ゴジラ映画をちゃんと見るのは実は初めて。
上映前の予告編で流れた『ゴールデン・カムイ』の新品コスプレ衣装を見ていたので、『ゴジラ-1.0』の第一印象は「ちゃんと着古した衣装を作れるんじゃん」でした。
飛行機の故障だを偽り整備基地に不時着した特攻隊員・敷島(神木隆之介)。その夜、基地は突如現れた怪獣に襲われ、敷島が機銃を撃たず逃げ出したこともあり、敷島と整備士・橘(青木崇高)を除いて全滅してしまう。地元の整備士の話では、その海獣はゴジラと呼ばれていた。
死んだ整備士たちの家族の写真を預かったまま、橘は東京に帰るが、空襲で東京は瓦礫の山と化し、両親も死亡していた。子どもを亡くした隣家の主婦・澄子(安藤サクラ)から責められても何も言えない敷島だったが、アキコという赤ん坊を連れた典子(浜辺美波)という女性に居座られてしまう。死に際の女性から赤ん坊を頼まれ、育てる当てもないまま預かったという典子を追い出すこともできず、奇妙な三人暮らしが始まった。
そうして生活のためにようやく見つけた仕事は、機雷撤去という危険なものだった。金属に反応する機雷を避けるため木造のおんぼろ船に乗り込み、敷島は船長や学者(吉岡秀隆)らとともに機雷撤去を始めた。仕事は順調だったが、死なせてしまった整備士たちとゴジラの悪夢を見ない夜はなかった。
そんななかゴジラが沖合に現れ、敷島たちの船は戦艦到着までの足止めを命じられた。だが船にあるのは接収した機雷2発と機銃のみ……。

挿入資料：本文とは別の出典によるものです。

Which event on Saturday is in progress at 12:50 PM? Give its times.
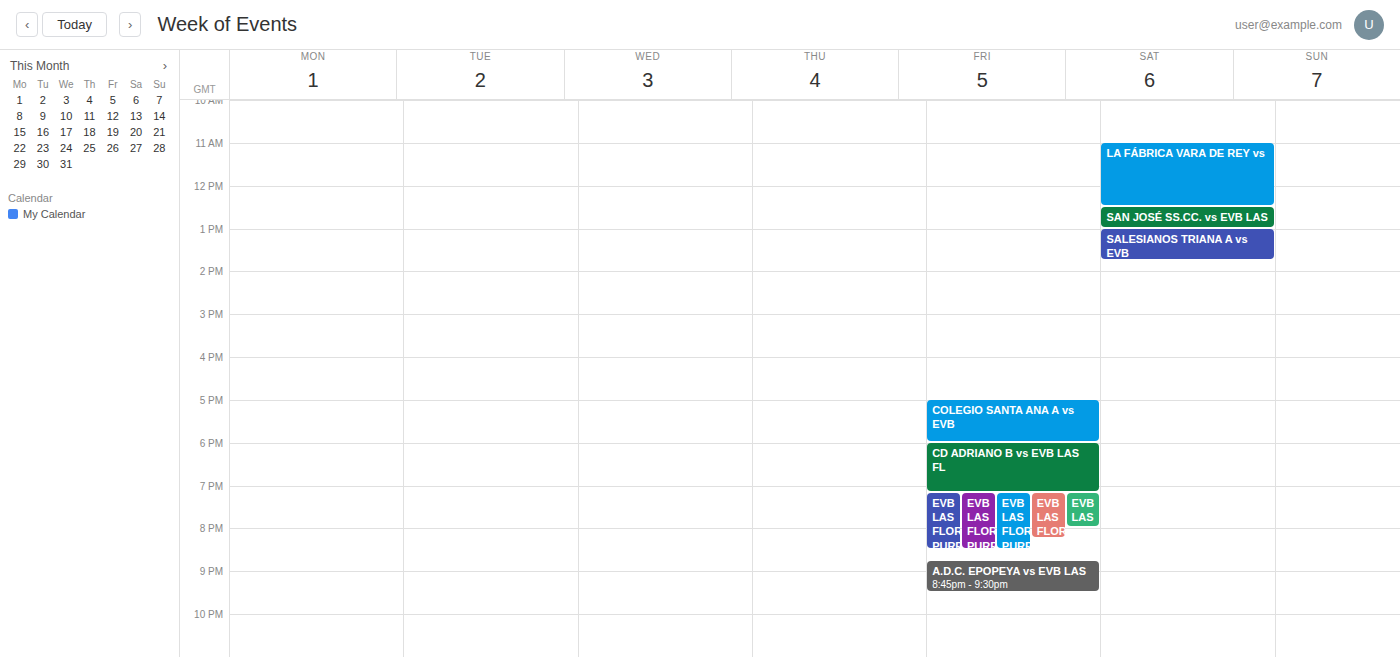
"SAN JOSÉ SS.CC. vs EVB LAS", 12:30 PM to 1:00 PM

一応ファミリー向けを意識しているのか、ゴジラに襲われても身体が千切れたり血がほとばしったりすることはなく、安心安全に見ていられます。ゴジラの意図も目的も一切不明、為すすべもなくひたすら蹂躙されるだけの、悪鬼のような大怪獣ゴジラが印象づけられました。
そこからは人間ドラマパート。日本の映画らしくドラマパートがやたらと長い。長いだけじゃなくいちいちクサイ。偶然の出会いと共同生活、敵役に見えた隣人との和解、ムードメイカー的な船員たち……etc.。

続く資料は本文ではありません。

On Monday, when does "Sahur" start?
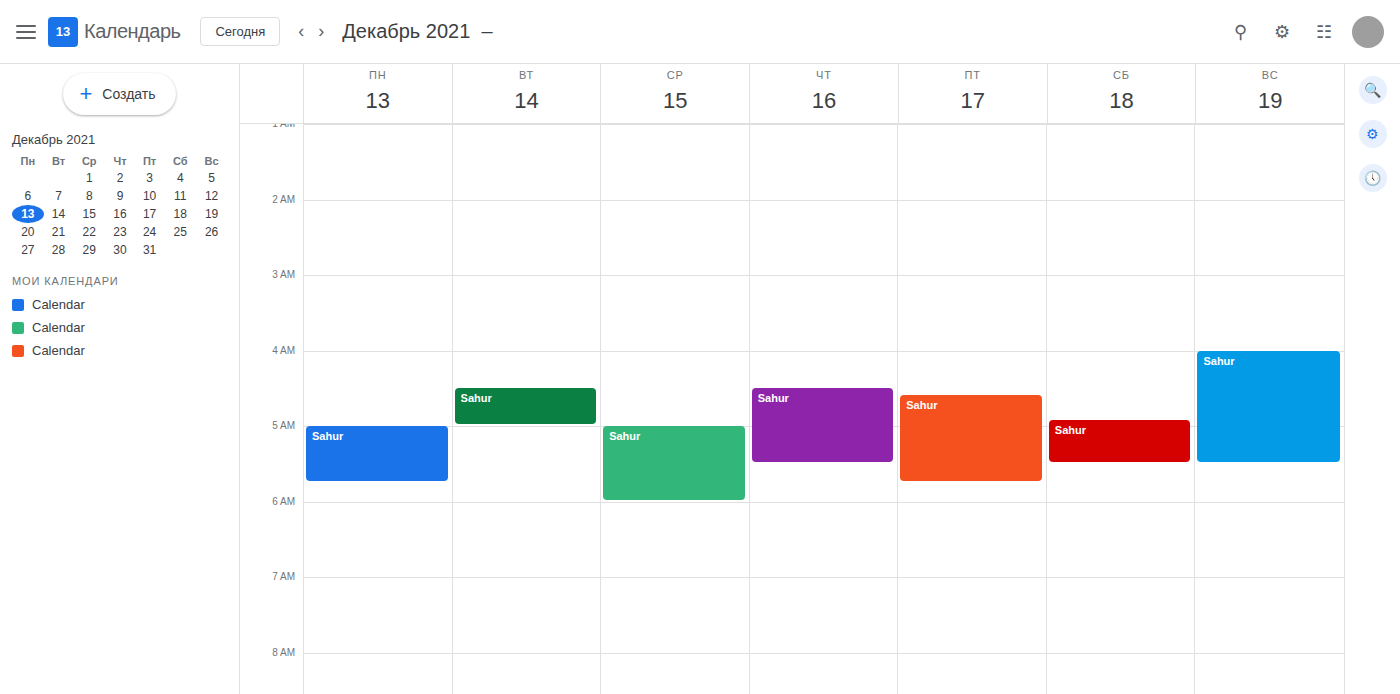
5:00 AM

やがて再び現れたゴジラ。口内で機雷を爆発させても再生するターミネーターのような無茶苦茶さ、戦艦の攻撃も一蹴する無敵ぐあい。たとえ不時着した基地で襲われたとき機銃で撃っていたとしても無駄だったことがわかります。が、それは結果論でもあるし、問題は見捨てたという事実なわけですが。
この罪悪感が思った以上に尾を引いていました。「夢を見ない日はない」と言いながら、夢のシーンを何度も流さないのは思い切っていました。下手な映画ならくどくどやるところでしょう。押しかけ女房やら新しいやら生きるのに忙しくてそんなことを考える暇もない……わけではないのだと、唐突に現実を突きつけられるようでした。

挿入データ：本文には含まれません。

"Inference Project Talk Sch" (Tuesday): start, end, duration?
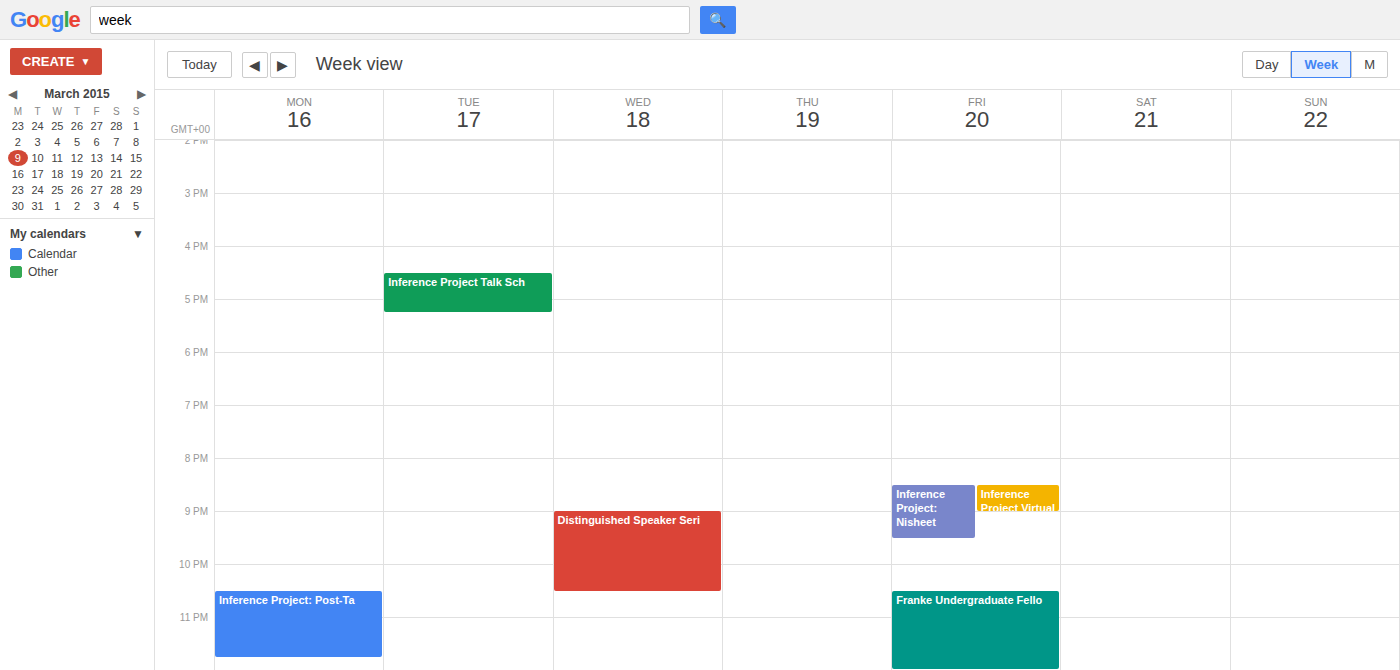
4:30 PM to 5:15 PM, 45 minutes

それだけに、東京にゴジラが上陸したときの展開【※ネタバレ*1】は、衝撃でした。あれだけ人を死なせたことに縛られていた人間がそんな目に遭ったら、壊れてしまうだろう……と。だからこそ、安易な結末にはがっかりでした。これだけ死への思いを扱っておきながら、所詮は作り手にとって人の生き死にはエンタメの道具だったとさ。
何はなくともこれで敷島も日本人も覚悟が決まり、ゴジラ討伐に向かって動き始めます。ゴジラが熱線を撃つとき、なぜかスイッチのように背びれが一つ一つ飛び出してカウントダウンしてゆくのは、動物はおろか怪獣ばなれしています。怪獣どころかまるでロボットのようなそうした体の作りをはじめ、どう見ても無敵に設定しすぎたゴジラを倒すのが、銃撃や爆撃や必殺技ではなく科学的な発想によるものというのが、ありがちとはいえ怪獣映画としては異色(?)なのでしょうか。でも結局は力業でしたね。そもそもの作戦も雑ですし。それはそうと【ネタバレ*2】の伏線はあからさますぎるのは、やはりファミリー向けを意識して子どもにもわかりやすくしているのでしょうか。
最後はなぜか続々と味方が集まってきて、ヒーローものをやりたいのかリアルなのをやりたいのか、どっちかにして欲しかったところです。
悪評高い『ALWAYS三丁目の夕日』『STAND BY MEドラえもん』等の監督なので、見る前は不安でしたが、過去へのノスタルジーやベタベタの泣かせは無くてホッとしています。この監督のほかの作品も見たいとは思いませんでしたが。